» **EXERCISE**:
One line at a time, check the entries below for the word "connecter", and copy each line that has it.

» **EXTRACTED RECORDS**:

• • • • •

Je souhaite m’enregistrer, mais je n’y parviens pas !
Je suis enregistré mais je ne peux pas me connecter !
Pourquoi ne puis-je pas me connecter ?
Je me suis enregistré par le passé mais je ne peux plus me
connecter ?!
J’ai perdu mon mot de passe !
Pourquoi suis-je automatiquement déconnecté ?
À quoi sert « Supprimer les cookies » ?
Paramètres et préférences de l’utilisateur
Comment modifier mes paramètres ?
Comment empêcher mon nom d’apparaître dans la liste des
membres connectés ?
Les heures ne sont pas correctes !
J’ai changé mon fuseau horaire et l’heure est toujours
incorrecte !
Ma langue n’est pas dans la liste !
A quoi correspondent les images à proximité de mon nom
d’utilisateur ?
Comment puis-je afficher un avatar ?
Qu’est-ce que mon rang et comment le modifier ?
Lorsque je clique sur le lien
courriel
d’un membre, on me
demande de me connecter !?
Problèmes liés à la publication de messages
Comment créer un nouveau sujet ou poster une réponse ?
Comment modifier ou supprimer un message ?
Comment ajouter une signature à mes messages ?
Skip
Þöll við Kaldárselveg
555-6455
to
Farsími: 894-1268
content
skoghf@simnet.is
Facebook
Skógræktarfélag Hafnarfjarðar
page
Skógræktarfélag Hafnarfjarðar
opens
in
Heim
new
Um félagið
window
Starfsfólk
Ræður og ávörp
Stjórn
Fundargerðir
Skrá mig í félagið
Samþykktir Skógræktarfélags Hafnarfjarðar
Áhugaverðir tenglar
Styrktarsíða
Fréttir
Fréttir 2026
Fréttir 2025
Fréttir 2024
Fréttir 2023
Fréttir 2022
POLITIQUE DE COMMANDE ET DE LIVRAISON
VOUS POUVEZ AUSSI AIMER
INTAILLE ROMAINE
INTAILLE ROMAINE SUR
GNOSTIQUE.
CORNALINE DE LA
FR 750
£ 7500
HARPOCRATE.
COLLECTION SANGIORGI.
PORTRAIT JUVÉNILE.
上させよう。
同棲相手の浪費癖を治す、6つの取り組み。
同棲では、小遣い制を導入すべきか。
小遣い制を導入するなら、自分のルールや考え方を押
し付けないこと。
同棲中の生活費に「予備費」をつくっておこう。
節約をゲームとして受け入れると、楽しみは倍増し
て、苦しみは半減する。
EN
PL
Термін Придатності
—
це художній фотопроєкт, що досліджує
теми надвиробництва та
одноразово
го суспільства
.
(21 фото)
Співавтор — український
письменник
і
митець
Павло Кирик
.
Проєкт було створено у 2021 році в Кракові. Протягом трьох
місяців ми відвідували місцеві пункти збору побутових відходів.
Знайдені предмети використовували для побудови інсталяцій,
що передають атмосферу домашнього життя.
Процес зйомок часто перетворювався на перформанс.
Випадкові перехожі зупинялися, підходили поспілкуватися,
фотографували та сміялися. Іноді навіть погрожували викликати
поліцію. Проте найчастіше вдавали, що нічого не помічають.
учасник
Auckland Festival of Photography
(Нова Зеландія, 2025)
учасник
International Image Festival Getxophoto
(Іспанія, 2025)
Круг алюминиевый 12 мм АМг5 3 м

• • • • •

» **COMPLETED TASK**:
Je suis enregistré mais je ne peux pas me connecter !
Pourquoi ne puis-je pas me connecter ?
connecter ?!
demande de me connecter !?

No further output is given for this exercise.